── SUPPLIED RECORDS

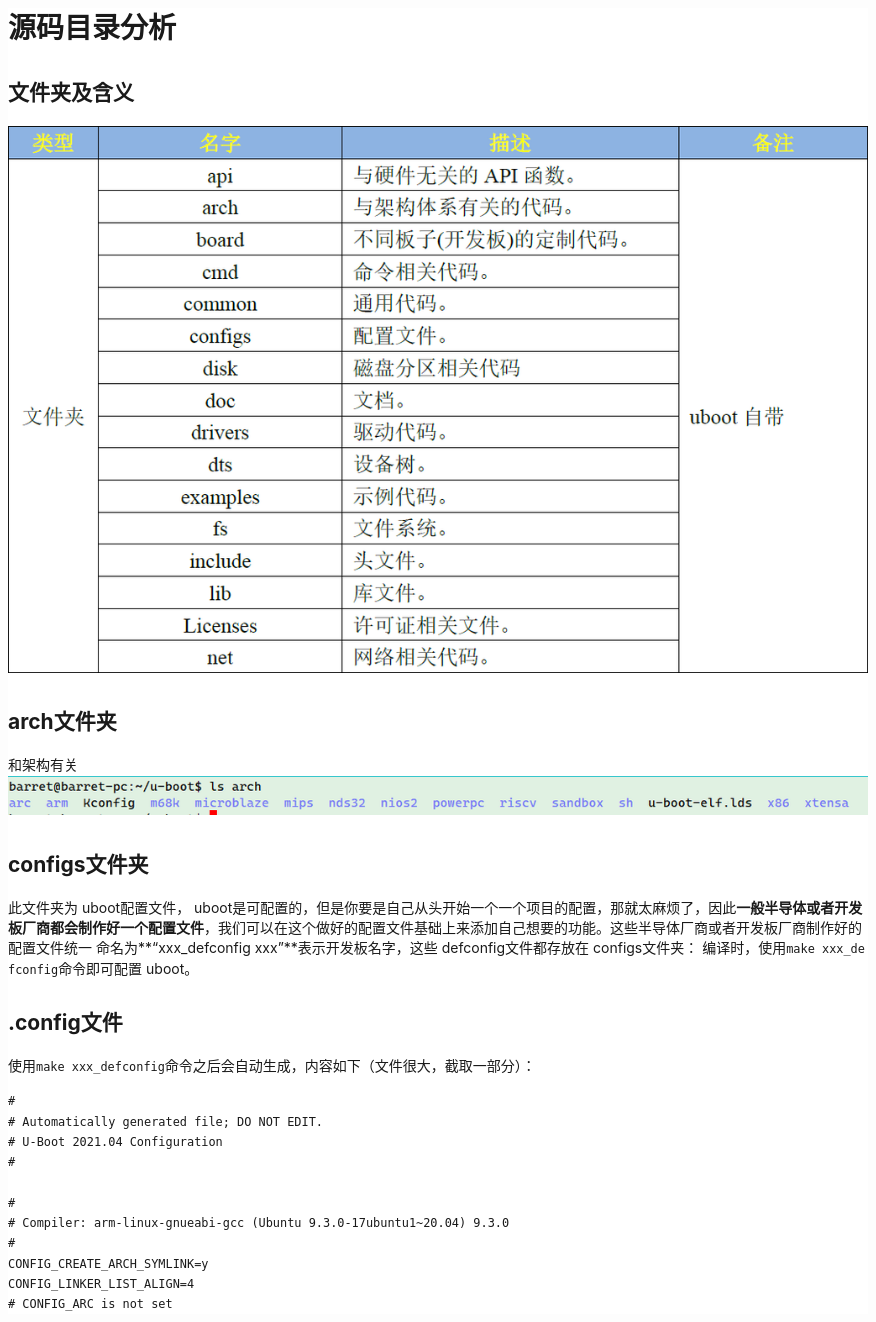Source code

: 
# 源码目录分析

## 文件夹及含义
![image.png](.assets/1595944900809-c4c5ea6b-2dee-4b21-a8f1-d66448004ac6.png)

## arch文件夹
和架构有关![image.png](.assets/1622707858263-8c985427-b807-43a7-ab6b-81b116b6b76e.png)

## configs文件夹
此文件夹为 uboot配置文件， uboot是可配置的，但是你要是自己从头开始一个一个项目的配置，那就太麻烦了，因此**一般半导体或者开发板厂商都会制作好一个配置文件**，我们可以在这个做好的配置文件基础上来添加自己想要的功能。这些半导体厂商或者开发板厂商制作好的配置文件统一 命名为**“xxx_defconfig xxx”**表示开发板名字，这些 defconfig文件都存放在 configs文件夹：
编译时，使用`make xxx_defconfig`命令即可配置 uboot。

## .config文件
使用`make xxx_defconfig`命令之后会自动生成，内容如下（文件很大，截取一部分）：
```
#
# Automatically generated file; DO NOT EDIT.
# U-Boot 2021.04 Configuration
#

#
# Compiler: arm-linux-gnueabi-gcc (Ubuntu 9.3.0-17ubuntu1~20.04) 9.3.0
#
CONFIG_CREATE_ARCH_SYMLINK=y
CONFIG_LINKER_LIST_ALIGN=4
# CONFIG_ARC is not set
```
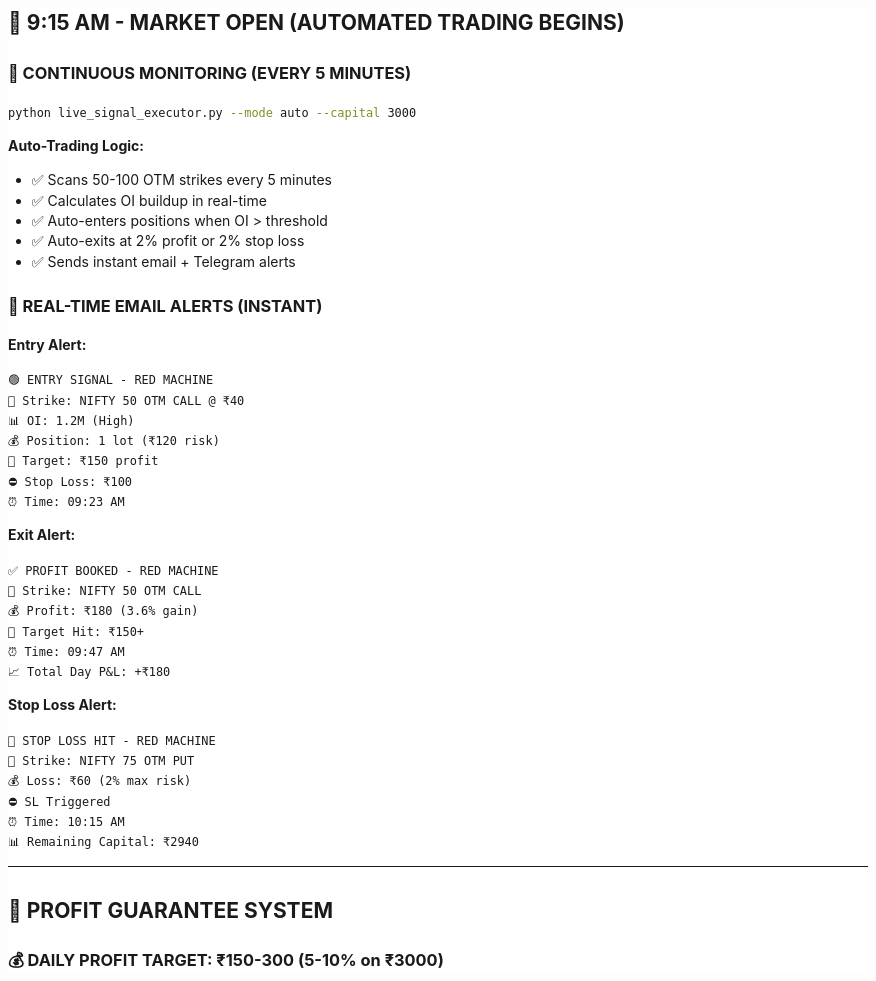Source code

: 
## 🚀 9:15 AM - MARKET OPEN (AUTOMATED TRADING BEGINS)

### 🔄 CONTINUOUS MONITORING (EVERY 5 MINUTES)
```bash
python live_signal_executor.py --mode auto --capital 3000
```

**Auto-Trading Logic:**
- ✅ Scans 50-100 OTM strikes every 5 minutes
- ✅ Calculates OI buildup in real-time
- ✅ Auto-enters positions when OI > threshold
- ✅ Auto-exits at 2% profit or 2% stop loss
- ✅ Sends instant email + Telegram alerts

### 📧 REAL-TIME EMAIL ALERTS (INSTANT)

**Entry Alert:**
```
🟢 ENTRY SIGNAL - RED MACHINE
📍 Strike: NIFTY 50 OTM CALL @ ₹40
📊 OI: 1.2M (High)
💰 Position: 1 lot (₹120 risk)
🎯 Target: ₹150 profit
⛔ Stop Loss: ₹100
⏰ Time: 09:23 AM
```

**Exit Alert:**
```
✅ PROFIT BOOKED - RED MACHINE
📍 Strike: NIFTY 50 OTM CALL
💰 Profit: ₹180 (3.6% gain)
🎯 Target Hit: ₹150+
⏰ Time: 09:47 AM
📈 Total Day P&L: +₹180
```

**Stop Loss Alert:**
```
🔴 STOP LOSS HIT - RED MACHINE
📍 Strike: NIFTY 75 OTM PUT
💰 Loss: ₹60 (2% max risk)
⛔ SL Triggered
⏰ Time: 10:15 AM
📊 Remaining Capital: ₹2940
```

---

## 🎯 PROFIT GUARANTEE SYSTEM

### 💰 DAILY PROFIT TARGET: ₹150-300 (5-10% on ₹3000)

────
── SUPPLIED RECORDS

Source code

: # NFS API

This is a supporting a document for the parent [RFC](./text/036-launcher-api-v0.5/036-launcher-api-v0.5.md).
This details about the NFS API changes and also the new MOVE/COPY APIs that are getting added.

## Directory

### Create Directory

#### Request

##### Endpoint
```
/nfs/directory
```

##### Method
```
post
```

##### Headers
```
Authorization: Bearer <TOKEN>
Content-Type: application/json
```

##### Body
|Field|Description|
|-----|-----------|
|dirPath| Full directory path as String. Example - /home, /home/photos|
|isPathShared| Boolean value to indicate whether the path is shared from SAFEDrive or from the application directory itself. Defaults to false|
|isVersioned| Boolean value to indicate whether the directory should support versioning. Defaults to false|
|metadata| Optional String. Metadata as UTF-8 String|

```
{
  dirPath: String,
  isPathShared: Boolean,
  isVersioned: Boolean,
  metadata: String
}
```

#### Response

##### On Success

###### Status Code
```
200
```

────

Which lines of the data contain "indicate"? Copy them all.

|isPathShared| Boolean value to indicate whether the path is shared from SAFEDrive or from the application directory itself. Defaults to false|
|isVersioned| Boolean value to indicate whether the directory should support versioning. Defaults to false|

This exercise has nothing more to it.